# holzher edgebander



## john zeitoun (Jun 10, 2010)

Hello out there...

Does anyone have any experience with Holzher Edgebanders? We just picked up a used one and are scratching our heads about how to get it going at optimum performance. Specifically, we need help with what they seem to be calling the "Straight line control", that is the computer that controls timing on the thing.

The model is Accord, 1443C, and it is from 1996.

Thanks,

John:help:


----------



## xplorx4 (Dec 1, 2008)

Greetings and welcome to the router forum. We are pleased to have you join us.


----------



## Dr.Zook (Sep 10, 2004)

Welcome to the RouterForums John. Glad to have you join us.


----------



## jts inc (Jul 1, 2011)

John,

i'm new to the router forum. i see you had a question last year about a 1447 holz-her edgebander. i am an idependent technician who works exclusively on Holz-Her banders. if you have any questions or need any parts then feel free to contact me at 803 517 4131 for info and contact Chris at 803 789 3026 for parts.

best regards,

Lee Johnson


----------



## Phil P (Jul 25, 2010)

Hi Jon

That's one of those big industrial glue pot types with multiple stations, isn't it? Never run one quite that big, although we did used to have a 6-station Cehisa some years back. We tried for ages to set it up from the manual. in the end we bit the bullet and paid an experienced technician to come in and spend a day setting up the beast then fine tuning it. At the end of the day he spent about an hour with us explaining how to adjust it, load different edge bandings, etc. Glue pot machines are extremely sensitive to adjustments (even to the glue you use), so a set-up charge with a bit of training is really a sensible way to go

Regards

Phil


----------



## tnstaafl (Nov 14, 2011)

Thanks - glad to get connected


----------



## Prav (Jan 30, 2015)

*HolzHer 1315*

Hi 
I have a holzher 1315 is there someone can guide me how to use this properly. 
Initially it started working fine but then 1/4 way thru it stop just after the tape had been glued and the machine stops. 
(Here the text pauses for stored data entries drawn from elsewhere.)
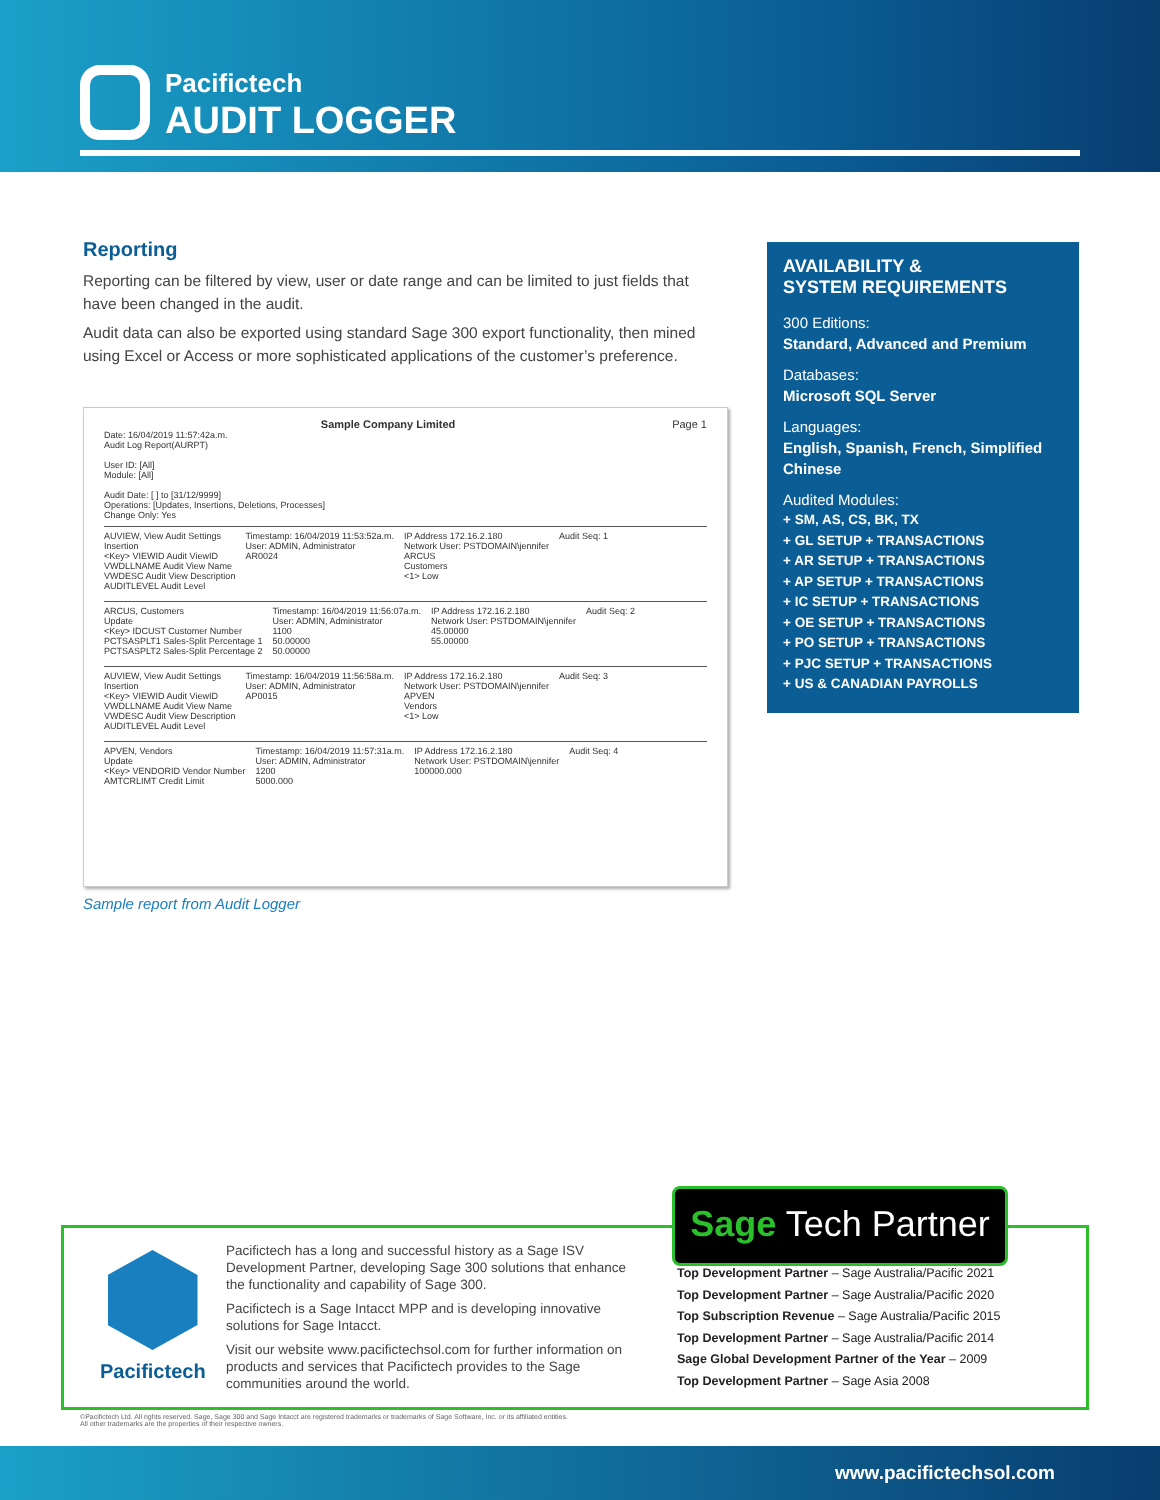Pacifictech
AUDIT LOGGER
Reporting
Reporting can be filtered by view, user or date range and can be limited to just fields that have been changed in the audit.
Audit data can also be exported using standard Sage 300 export functionality, then mined using Excel or Access or more sophisticated applications of the customer’s preference.
Sample Company Limited Page 1
Date: 16/04/2019 11:57:42a.m.
Audit Log Report(AURPT)
User ID: [All]
Module: [All]
Audit Date: [ ] to [31/12/9999]
Operations: [Updates, Insertions, Deletions, Processes]
Change Only: Yes
AUVIEW, View Audit Settings
Insertion
<Key> VIEWID Audit ViewID
VWDLLNAME Audit View Name
VWDESC Audit View Description
AUDITLEVEL Audit Level
Timestamp: 16/04/2019 11:53:52a.m.
User: ADMIN, Administrator
AR0024
IP Address 172.16.2.180
Network User: PSTDOMAIN\jennifer
ARCUS
Customers
<1> Low
Audit Seq: 1
ARCUS, Customers
Update
<Key> IDCUST Customer Number
PCTSASPLT1 Sales-Split Percentage 1
PCTSASPLT2 Sales-Split Percentage 2
Timestamp: 16/04/2019 11:56:07a.m.
User: ADMIN, Administrator
1100
50.00000
50.00000
IP Address 172.16.2.180
Network User: PSTDOMAIN\jennifer
45.00000
55.00000
Audit Seq: 2
AUVIEW, View Audit Settings
Insertion
<Key> VIEWID Audit ViewID
VWDLLNAME Audit View Name
VWDESC Audit View Description
AUDITLEVEL Audit Level
Timestamp: 16/04/2019 11:56:58a.m.
User: ADMIN, Administrator
AP0015
IP Address 172.16.2.180
Network User: PSTDOMAIN\jennifer
APVEN
Vendors
<1> Low
Audit Seq: 3
APVEN, Vendors
Update
<Key> VENDORID Vendor Number
AMTCRLIMT Credit Limit
Timestamp: 16/04/2019 11:57:31a.m.
User: ADMIN, Administrator
1200
5000.000
IP Address 172.16.2.180
Network User: PSTDOMAIN\jennifer
100000.000
Audit Seq: 4
Sample report from Audit Logger
AVAILABILITY &
SYSTEM REQUIREMENTS
300 Editions:
Standard, Advanced and Premium
Databases:
Microsoft SQL Server
Languages:
English, Spanish, French, Simplified Chinese
Audited Modules:
+ SM, AS, CS, BK, TX
+ GL SETUP + TRANSACTIONS
+ AR SETUP + TRANSACTIONS
+ AP SETUP + TRANSACTIONS
+ IC SETUP + TRANSACTIONS
+ OE SETUP + TRANSACTIONS
+ PO SETUP + TRANSACTIONS
+ PJC SETUP + TRANSACTIONS
+ US & CANADIAN PAYROLLS
Pacifictech
Pacifictech has a long and successful history as a Sage ISV Development Partner, developing Sage 300 solutions that enhance the functionality and capability of Sage 300.
Pacifictech is a Sage Intacct MPP and is developing innovative solutions for Sage Intacct.
Visit our website www.pacifictechsol.com for further information on products and services that Pacifictech provides to the Sage communities around the world.
Sage Tech Partner
Top Development Partner – Sage Australia/Pacific 2021
Top Development Partner – Sage Australia/Pacific 2020
Top Subscription Revenue – Sage Australia/Pacific 2015
Top Development Partner – Sage Australia/Pacific 2014
Sage Global Development Partner of the Year – 2009
Top Development Partner – Sage Asia 2008
©Pacifictech Ltd. All rights reserved. Sage, Sage 300 and Sage Intacct are registered trademarks or trademarks of Sage Software, Inc. or its affiliated entities.
All other trademarks are the properties of their respective owners.
www.pacifictechsol.com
Im in NZ, but willing to call for advise. 

Thank you in advance 

Prav






jts said:


> John,
> 
> i'm new to the router forum. i see you had a question last year about a 1447 holz-her edgebander. i am an idependent technician who works exclusively on Holz-Her banders. if you have any questions or need any parts then feel free to contact me at 803 517 4131 for info and contact Chris at 803 789 3026 for parts.
> 
> ...


----------



## harrie (May 13, 2016)

Hello Lee,
I see you are a Holzher technician. I recently purchased a holzher sprint 1417 edgebander, could you please guide me on the steps required to connect a pc to the edgebander, format the memory and reinstall the program that runs the edgebander. 
I have the program that runs the edgebander and only require to install it into the machine to make it work.
Any assistance will be much appreciated.
Thanks
Harry


----------



## bige (Jun 5, 2016)

jts said:


> John,
> 
> i'm new to the router forum. i see you had a question last year about a 1447 holz-her edgebander. i am an idependent technician who works exclusively on Holz-Her banders. if you have any questions or need any parts then feel free to contact me at 803 517 4131 for info and contact Chris at 803 789 3026 for parts.
> 
> ...


hi lee I just got this 1441 accord holz-her 1988 the piston that pushes the glue cartiage into the heat wont push only sometimes and it wont reload its self at all ,I'm trying to figure out what causing it iv started taking it appart and cleaning it .I don't see any lose wires ,anyways be a great help on any advise you could have for me ,that you eric


----------